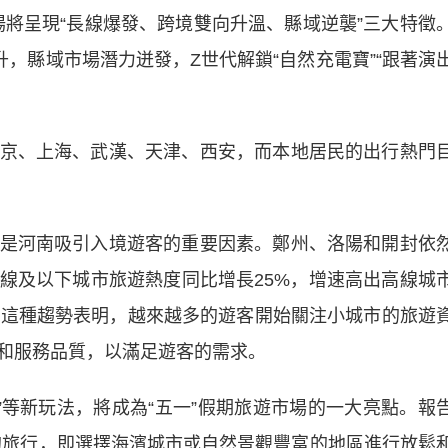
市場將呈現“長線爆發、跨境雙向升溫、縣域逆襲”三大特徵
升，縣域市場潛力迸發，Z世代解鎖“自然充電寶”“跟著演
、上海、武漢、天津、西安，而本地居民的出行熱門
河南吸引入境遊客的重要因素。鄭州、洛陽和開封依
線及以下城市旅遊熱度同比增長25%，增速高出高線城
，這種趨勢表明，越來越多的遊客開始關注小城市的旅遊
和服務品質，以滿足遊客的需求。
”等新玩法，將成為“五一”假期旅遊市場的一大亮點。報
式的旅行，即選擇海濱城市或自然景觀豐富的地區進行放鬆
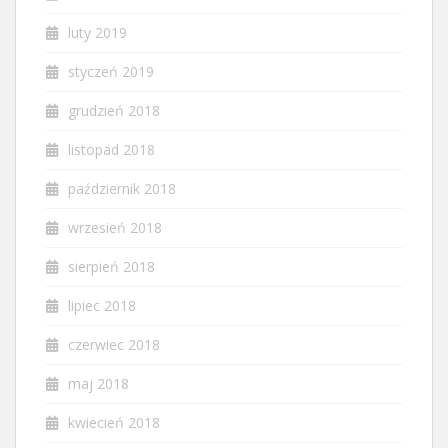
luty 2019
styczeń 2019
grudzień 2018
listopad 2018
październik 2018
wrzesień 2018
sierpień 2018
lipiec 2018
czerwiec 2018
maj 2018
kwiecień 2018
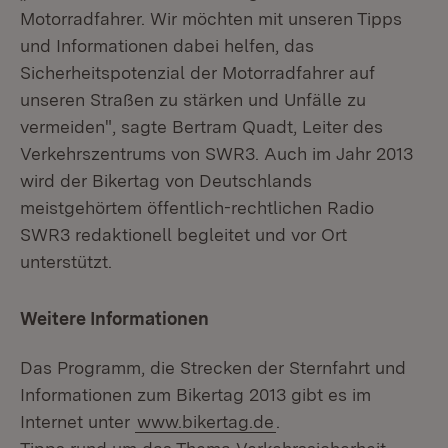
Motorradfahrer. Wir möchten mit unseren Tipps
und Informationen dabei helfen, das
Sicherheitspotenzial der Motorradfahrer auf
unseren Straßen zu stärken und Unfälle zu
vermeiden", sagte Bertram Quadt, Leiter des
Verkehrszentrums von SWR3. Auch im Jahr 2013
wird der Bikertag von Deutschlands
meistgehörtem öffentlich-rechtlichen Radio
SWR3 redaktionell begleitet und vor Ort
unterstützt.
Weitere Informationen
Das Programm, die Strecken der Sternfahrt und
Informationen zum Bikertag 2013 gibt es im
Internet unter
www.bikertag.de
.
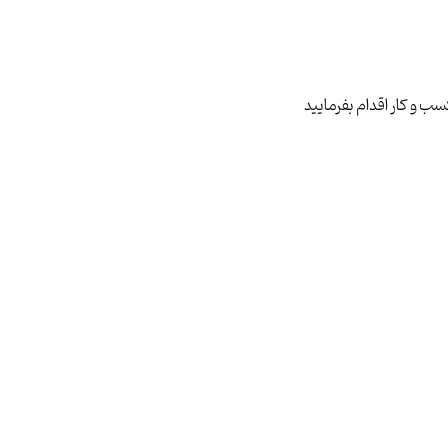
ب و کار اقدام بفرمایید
--
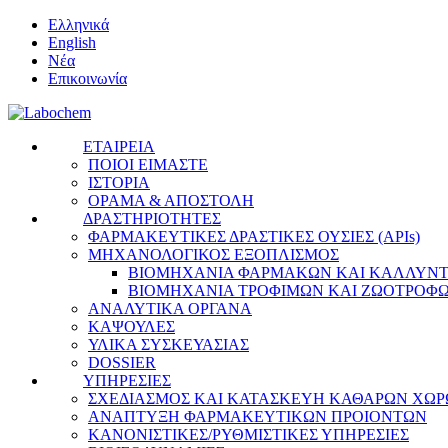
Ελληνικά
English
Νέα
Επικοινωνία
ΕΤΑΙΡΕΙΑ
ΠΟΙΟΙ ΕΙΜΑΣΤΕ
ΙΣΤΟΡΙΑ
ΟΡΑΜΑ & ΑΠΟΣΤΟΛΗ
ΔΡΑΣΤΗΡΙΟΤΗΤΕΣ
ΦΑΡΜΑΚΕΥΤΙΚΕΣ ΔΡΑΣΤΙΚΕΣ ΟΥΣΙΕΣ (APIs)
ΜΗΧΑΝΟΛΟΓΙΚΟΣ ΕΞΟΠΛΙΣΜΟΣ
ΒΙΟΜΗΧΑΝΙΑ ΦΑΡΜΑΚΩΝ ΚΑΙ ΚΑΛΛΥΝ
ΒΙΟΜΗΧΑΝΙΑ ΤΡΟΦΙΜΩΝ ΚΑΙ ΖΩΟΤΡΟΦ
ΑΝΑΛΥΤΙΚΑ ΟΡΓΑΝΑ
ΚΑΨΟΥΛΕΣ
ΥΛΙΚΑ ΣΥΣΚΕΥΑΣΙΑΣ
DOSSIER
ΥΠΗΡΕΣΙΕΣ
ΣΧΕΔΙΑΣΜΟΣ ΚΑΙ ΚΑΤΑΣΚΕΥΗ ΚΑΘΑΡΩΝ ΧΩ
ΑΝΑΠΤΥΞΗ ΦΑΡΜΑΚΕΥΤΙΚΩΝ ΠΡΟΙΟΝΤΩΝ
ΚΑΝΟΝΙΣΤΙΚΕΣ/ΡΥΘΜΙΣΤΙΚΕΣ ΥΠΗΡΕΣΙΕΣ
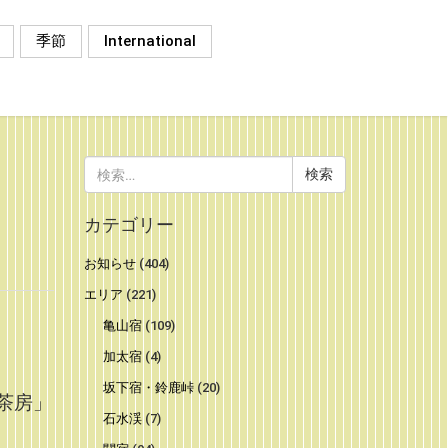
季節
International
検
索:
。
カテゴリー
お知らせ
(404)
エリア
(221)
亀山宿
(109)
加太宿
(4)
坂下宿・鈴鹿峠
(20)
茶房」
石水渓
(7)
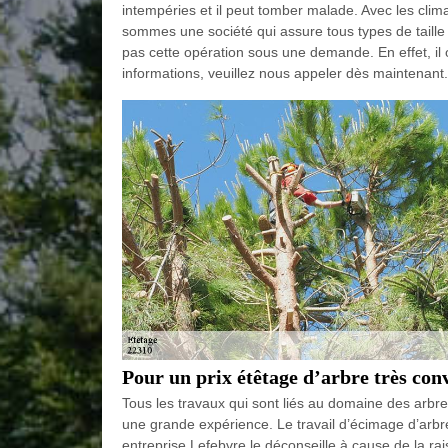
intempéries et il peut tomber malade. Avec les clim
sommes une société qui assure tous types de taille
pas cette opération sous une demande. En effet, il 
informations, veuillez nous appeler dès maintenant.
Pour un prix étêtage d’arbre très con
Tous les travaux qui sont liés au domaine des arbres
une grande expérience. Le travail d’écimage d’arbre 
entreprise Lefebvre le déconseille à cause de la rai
==
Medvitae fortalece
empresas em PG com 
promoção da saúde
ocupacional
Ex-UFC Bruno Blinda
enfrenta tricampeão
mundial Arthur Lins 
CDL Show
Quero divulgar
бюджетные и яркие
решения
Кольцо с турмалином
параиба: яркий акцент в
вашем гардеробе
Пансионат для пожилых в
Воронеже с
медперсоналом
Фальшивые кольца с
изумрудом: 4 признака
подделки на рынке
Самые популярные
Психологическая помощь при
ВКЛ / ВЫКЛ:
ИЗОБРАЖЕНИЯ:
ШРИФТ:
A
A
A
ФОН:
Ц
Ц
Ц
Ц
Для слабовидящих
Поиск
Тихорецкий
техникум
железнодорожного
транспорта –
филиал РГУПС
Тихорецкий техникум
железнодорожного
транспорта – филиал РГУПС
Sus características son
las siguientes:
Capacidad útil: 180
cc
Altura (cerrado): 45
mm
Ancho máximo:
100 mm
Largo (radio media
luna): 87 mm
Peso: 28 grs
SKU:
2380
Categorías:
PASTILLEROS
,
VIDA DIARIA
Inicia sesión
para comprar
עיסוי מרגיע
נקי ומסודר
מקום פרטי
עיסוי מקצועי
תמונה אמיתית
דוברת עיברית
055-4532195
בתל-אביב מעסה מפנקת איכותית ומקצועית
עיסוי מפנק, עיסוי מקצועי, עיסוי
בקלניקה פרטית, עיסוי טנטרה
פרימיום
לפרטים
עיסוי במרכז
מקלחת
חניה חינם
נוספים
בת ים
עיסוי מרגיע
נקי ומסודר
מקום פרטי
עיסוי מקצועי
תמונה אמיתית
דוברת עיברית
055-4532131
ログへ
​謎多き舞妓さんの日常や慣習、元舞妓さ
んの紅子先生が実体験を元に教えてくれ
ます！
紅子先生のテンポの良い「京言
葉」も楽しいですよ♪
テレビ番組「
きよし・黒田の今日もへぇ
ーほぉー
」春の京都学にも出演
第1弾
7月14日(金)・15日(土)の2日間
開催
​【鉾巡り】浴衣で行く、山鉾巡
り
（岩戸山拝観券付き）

**Your goal:**
Above are entries with pictures among them. Write out exactly the lines from the one containing "Internet unter" through the one containing "ب و کار اقدام بفرمایید", ends included, and leave those pictures out.

**Expected answer:**
Internet unter
www.bikertag.de
.
ب و کار اقدام بفرمایید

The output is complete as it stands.